Beginning to address the health payroll disaster left by the previous Government
Ahhh yes, the Health Payroll Fiasco. In the land of Project Management, there are certain things that must be done, and done to death, particularly when working with new technology solutions. At the top of that list is something known as UAT: User Acceptance Testing. When the IT wizards have built and installed the new gizmo – a new version of Windows, a new control panel in the on-air control room, a new point-of-sale system, a new payroll system, an upgrade to a website – you call in a group of people who are subject matter experts, and you get them to test the system. In the case of Queensland Health and their new SAP Payroll system, the people who actually process payroll should have tested every single scenario they could think of and compared the results to what they expected to see. When any errors appear, these are sent back to the IT wizards to fix and that process continues until there are no more scenarios and no more errors. Then, and only then, does the business accept the finished product.
From what I understand, Queensland Health did not test the payroll system, or did not test it well enough, and the results are costing the state billions.
If after 9 months in Government this fiasco is just starting to be addressed now, I ask what took them so long. My approach would be to find an LNP member – and there’s no shortage of them – and make her Special Minister for Queensland Health Payroll Solutions. She’ll need four teams, including the UAT group.

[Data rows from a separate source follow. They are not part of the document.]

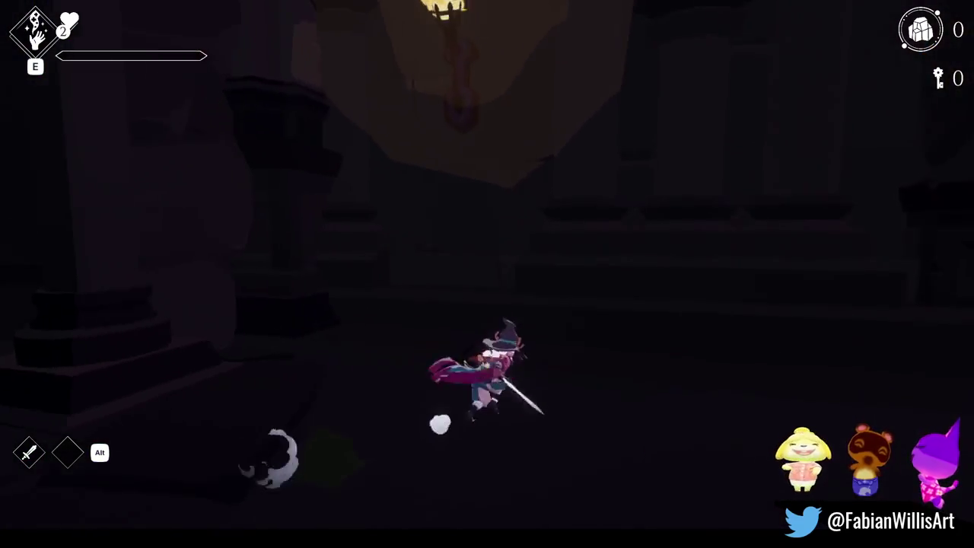
{"action": "key", "text": "w"}
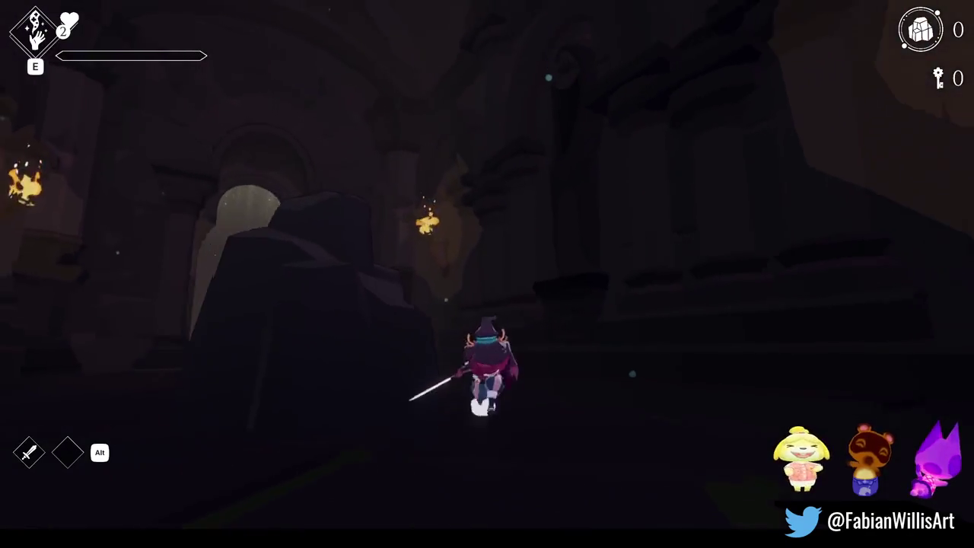
{"action": "key", "text": "w"}
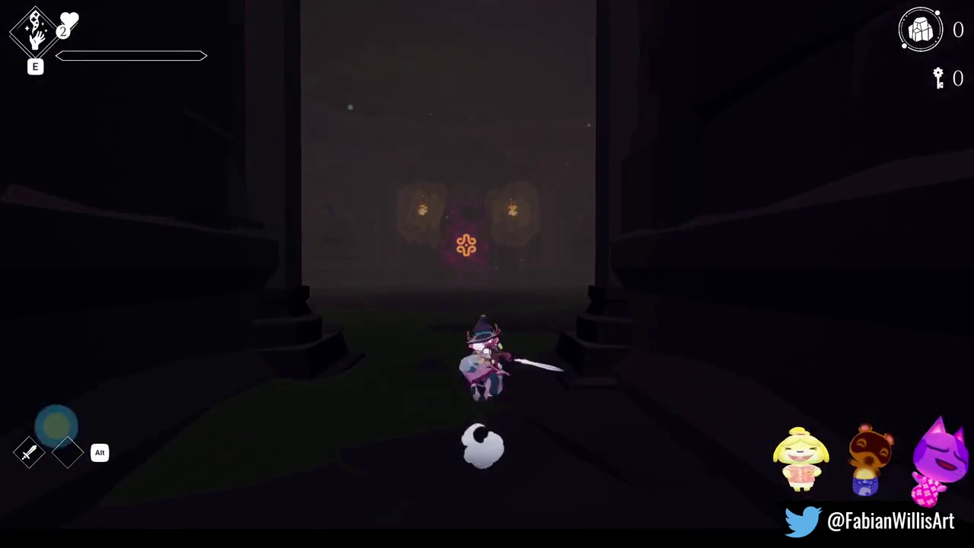
{"action": "key", "text": "w"}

1. A team to document what is really required by Q-Health on a day to day basis
2. A team of forensic payroll experts to calculate and document who’s been paid what, and the variances
3. A team of forensic IT gurus to unravel the SAP mess that currently exists
4. An IT development team to build the new system
Whoever is to blame for the decision to deploy the system without adequate testing and sign-off is already irrelevant. The priority should be in getting it fixed, and the fact that it’s taken nine months to even start on that is as unacceptable as the fiasco itself.
King Campbell must be aware that not all of these items deserve the tick he’s given them – and that’s just the sixteen items listed in his press release. Don’t you wonder why the communications team picked these sixteen achievements to highlight? Why are they more media-friendly than the other 130-plus points of the Six Month Action Plan?
Like Tony Abbott, King Campbell needs a new message for his people, because while he’s busy ticking off his six month miracle, the rest of us are just ticked off.